§ **WRITTEN REQUEST**:
Reproduce each record below exactly as written.

§ **Extracted data entries**:

.....

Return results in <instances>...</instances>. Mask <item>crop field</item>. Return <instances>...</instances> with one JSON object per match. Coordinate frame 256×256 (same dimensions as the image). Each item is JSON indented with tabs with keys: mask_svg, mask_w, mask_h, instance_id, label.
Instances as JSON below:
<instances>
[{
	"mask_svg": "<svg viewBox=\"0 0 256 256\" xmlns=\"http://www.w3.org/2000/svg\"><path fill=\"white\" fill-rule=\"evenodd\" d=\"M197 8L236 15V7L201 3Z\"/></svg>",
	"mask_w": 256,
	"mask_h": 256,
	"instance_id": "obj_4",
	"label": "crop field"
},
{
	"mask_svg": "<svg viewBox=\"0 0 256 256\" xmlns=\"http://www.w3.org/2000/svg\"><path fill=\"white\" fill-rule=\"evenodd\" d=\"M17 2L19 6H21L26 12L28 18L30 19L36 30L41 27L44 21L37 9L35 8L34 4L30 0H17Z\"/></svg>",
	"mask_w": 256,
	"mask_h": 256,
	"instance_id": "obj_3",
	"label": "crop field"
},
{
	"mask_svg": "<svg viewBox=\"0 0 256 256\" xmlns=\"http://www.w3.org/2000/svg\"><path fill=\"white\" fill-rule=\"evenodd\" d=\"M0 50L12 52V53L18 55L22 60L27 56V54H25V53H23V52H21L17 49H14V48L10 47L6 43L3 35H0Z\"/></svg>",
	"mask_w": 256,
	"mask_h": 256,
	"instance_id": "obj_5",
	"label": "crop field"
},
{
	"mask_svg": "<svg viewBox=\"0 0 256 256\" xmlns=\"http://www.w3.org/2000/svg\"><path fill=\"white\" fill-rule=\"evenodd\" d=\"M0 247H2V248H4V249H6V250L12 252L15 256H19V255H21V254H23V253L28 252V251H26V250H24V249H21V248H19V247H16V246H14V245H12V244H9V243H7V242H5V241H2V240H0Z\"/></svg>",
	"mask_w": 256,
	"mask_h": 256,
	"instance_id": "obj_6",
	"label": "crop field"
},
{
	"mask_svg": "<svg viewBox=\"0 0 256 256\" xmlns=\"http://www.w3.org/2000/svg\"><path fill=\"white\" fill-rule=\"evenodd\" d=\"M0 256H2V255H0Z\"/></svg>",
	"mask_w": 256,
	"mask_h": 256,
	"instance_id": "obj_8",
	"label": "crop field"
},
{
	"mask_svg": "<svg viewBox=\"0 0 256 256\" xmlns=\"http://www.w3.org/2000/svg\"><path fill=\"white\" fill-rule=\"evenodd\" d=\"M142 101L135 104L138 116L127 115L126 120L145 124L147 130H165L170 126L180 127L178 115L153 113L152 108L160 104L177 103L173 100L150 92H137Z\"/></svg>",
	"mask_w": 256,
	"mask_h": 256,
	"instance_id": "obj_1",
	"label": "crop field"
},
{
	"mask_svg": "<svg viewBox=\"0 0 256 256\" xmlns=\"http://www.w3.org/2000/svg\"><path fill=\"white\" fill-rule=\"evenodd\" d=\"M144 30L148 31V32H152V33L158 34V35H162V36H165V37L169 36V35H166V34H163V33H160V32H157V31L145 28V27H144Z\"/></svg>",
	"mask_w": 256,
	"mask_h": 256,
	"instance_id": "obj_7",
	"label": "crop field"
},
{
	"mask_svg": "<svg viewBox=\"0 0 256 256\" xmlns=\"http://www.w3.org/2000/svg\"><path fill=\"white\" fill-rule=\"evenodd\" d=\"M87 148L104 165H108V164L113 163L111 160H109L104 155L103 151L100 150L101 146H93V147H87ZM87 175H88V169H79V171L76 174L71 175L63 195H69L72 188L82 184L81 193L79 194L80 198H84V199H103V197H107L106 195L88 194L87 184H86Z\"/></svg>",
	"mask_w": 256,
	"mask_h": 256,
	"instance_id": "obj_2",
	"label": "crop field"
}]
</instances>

.....

§ **THE COMPLETED TASK**:
Return results in <instances>...</instances>. Mask <item>crop field</item>. Return <instances>...</instances> with one JSON object per match. Coordinate frame 256×256 (same dimensions as the image). Each item is JSON indented with tabs with keys: mask_svg, mask_w, mask_h, instance_id, label.
Instances as JSON below:
<instances>
[{
	"mask_svg": "<svg viewBox=\"0 0 256 256\" xmlns=\"http://www.w3.org/2000/svg\"><path fill=\"white\" fill-rule=\"evenodd\" d=\"M197 8L236 15V7L201 3Z\"/></svg>",
	"mask_w": 256,
	"mask_h": 256,
	"instance_id": "obj_4",
	"label": "crop field"
},
{
	"mask_svg": "<svg viewBox=\"0 0 256 256\" xmlns=\"http://www.w3.org/2000/svg\"><path fill=\"white\" fill-rule=\"evenodd\" d=\"M17 2L19 6H21L26 12L28 18L30 19L36 30L41 27L44 21L37 9L35 8L34 4L30 0H17Z\"/></svg>",
	"mask_w": 256,
	"mask_h": 256,
	"instance_id": "obj_3",
	"label": "crop field"
},
{
	"mask_svg": "<svg viewBox=\"0 0 256 256\" xmlns=\"http://www.w3.org/2000/svg\"><path fill=\"white\" fill-rule=\"evenodd\" d=\"M0 50L12 52V53L18 55L22 60L27 56V54H25V53H23V52H21L17 49H14V48L10 47L6 43L3 35H0Z\"/></svg>",
	"mask_w": 256,
	"mask_h": 256,
	"instance_id": "obj_5",
	"label": "crop field"
},
{
	"mask_svg": "<svg viewBox=\"0 0 256 256\" xmlns=\"http://www.w3.org/2000/svg\"><path fill=\"white\" fill-rule=\"evenodd\" d=\"M0 247H2V248H4V249H6V250L12 252L15 256H19V255H21V254H23V253L28 252V251H26V250H24V249H21V248H19V247H16V246H14V245H12V244H9V243H7V242H5V241H2V240H0Z\"/></svg>",
	"mask_w": 256,
	"mask_h": 256,
	"instance_id": "obj_6",
	"label": "crop field"
},
{
	"mask_svg": "<svg viewBox=\"0 0 256 256\" xmlns=\"http://www.w3.org/2000/svg\"><path fill=\"white\" fill-rule=\"evenodd\" d=\"M0 256H2V255H0Z\"/></svg>",
	"mask_w": 256,
	"mask_h": 256,
	"instance_id": "obj_8",
	"label": "crop field"
},
{
	"mask_svg": "<svg viewBox=\"0 0 256 256\" xmlns=\"http://www.w3.org/2000/svg\"><path fill=\"white\" fill-rule=\"evenodd\" d=\"M142 101L135 104L138 116L127 115L126 120L145 124L147 130H165L170 126L180 127L178 115L153 113L152 108L160 104L177 103L173 100L150 92H137Z\"/></svg>",
	"mask_w": 256,
	"mask_h": 256,
	"instance_id": "obj_1",
	"label": "crop field"
},
{
	"mask_svg": "<svg viewBox=\"0 0 256 256\" xmlns=\"http://www.w3.org/2000/svg\"><path fill=\"white\" fill-rule=\"evenodd\" d=\"M144 30L148 31V32H152V33L158 34V35H162V36H165V37L169 36V35H166V34H163V33H160V32H157V31L145 28V27H144Z\"/></svg>",
	"mask_w": 256,
	"mask_h": 256,
	"instance_id": "obj_7",
	"label": "crop field"
},
{
	"mask_svg": "<svg viewBox=\"0 0 256 256\" xmlns=\"http://www.w3.org/2000/svg\"><path fill=\"white\" fill-rule=\"evenodd\" d=\"M87 148L104 165H108V164L113 163L111 160H109L104 155L103 151L100 150L101 146H93V147H87ZM87 175H88V169H79V171L76 174L71 175L63 195H69L72 188L82 184L81 193L79 194L80 198H84V199H103V197H107L106 195L88 194L87 184H86Z\"/></svg>",
	"mask_w": 256,
	"mask_h": 256,
	"instance_id": "obj_2",
	"label": "crop field"
}]
</instances>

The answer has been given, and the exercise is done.